Recordemos como muy importante que los bancos tienen la obligación (sí) de entregar esta información antes de proceder a la contratación de cualquiera de estos productos, entre los que se encuentran, como ya hemos adelantado, depósitos, bonos, acciones, seguros y planes de pensiones. Por tanto antes de realizar cualquier operación exija que le proporcionen esta información.

Como decíamos en la cabecera de este epígrafe: Mucha atención al riesgo.

Plan de Pensiones.

Estudiar y comparar antes de contratar. El Plan de Jubilación, que es como se conoce tradicionalmente al Plan de Pensiones o al Plan de Previsión Asegurado (PPA) puede llegar a convertirse en todo un quebradero de cabeza si no se lleva a cabo de una forma correcta y ordenada. En este sentido hay que tener mucho cuidado a la hora de contratar uno de estos productos teniendo en cuenta distintos factores como la edad, los ingresos fijos mensuales así como las posibilidades reales de seguir obteniéndolos, la compañía con la que se contrata, el tipo de interés ofertado…

En definitiva y al igual que ocurre con la contratación del resto de productos financieros debemos tener muy claro qué es lo que vamos a contratar y con quien antes de hacerlo. Lo ideal es contar con la colaboración experta de un asesor financiero debidamente titulado (como ya hemos recomendado en otras ocasiones e incluso en este mismo documento) que nos explique en profundidad las ventajas e inconvenientes de los mismos y cual de entre los existentes es el que más se adapta a nuestro perfil.

Dicho esto, debemos tener en cuenta algunos factores que han cambiado en este tema a partir de la reforma llevada a cabo el pasado enero de 2015. Y lo primero que debemos exponer es que en el momento del rescate del plan, bien se disponga del dinero obtenido como renta o como capital íntegro (como renta que se va “cobrando” en varias veces o como capital en una sola vez) el mismo tributará (cuando menos en 2017) como rendimiento de trabajo, que por tanto estará sujeto a retención antes de que llegue a su cuenta. Así pues, repetimos, a efectos fiscales el capital obtenido tendrá la consideración jurídica de rendimientos del trabajo, tal como lo pueden ser las cantidades obtenidas vía salario o sueldo. Esto viene “heredado” del famoso artículo 37 de la Ley 35/2006 del IRPF que se expresa en tal sentido.

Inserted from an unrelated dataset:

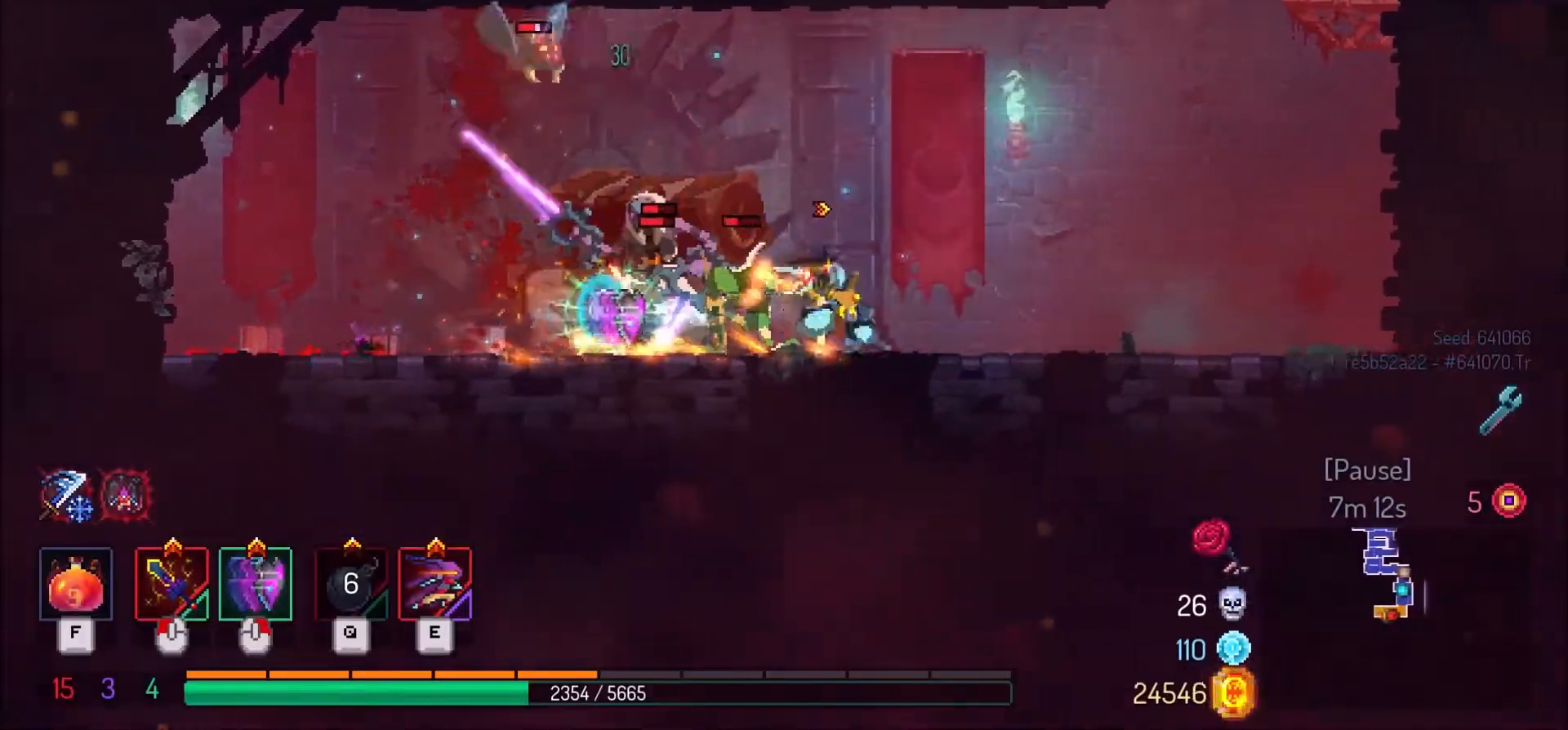
{"keys": ["d"], "mouse": [], "events": [[133, "d", "down"]]}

Después de la reforma de enero de 2015, las cantidades aportadas tienen una nueva limitación a 8.000 euros, con independencia de la edad, o bien el 30% de los rendimientos netos obtenidos por trabajo o actividades económicas. También debe tener en cuenta que se amplía a 2.500 euros el límite de aportación en favor del cónyuge.

Debemos recordar que la tributación también tendrá lugar si el titular o partícipe del plan fallece y lo cobran sus beneficiarios.

Por tanto debe tener muy en cuenta el sistema de desgravación actual y lo que deberá pagar a Hacienda el día del rescate. También puede contar con la ayuda de algún simulador de aportaciones o hacerlo de forma manual usted mismo con un poco de paciencia para intentar tener una idea, aunque sea aproximada de qué cantidades cobrará y cuales le serán retenidas. En esta simulación es muy importante que tenga en cuenta y ponga en valor las comisiones que el banco le irá cobrando indefectiblemente y que suelen oscilar entre el 0,25% por depósito y un 1,75% por gestión, aunque estos márgenes suelen subir en aplicación de distintos conceptos que encarecen el producto final.

Una actuación muy importante a la hora de contratar un plan de pensiones es que antes de hacerlo compare sus ventajas e inconvenientes (y la rentabilidad obviamente) en relación a otros productos financieros que a largo plazo pueden ser bastante más interesantes y es que en general los planes suelen rentar menos que otros productos de inversión… claro que en este caso deberá tener en cuenta otros factores asociados a la operación como el riesgo, plazo y edad con la que se contrata.

Los que si se mantienen con la nueva regulación son aquellos supuestos que permiten rescatar nuestro plan de pensiones antes del momento de la jubilación tales como el fallecimiento (obviamente), la invalidez laboral, paro de larga duración o desahucio de la vivienda habitual.

Los rescates, teniendo en cuenta lo dicho anteriormente sobre su fiscalidad, podrán llevarse a cabo oscilando entre el 19% del tipo mínimo de gravamen y el 45% del tipo superior. Esto como regla general. En la actualidad se permite el rescate de posiciones aportadas a planes de pensiones que se presenten con una antigüedad mínima de 10 años.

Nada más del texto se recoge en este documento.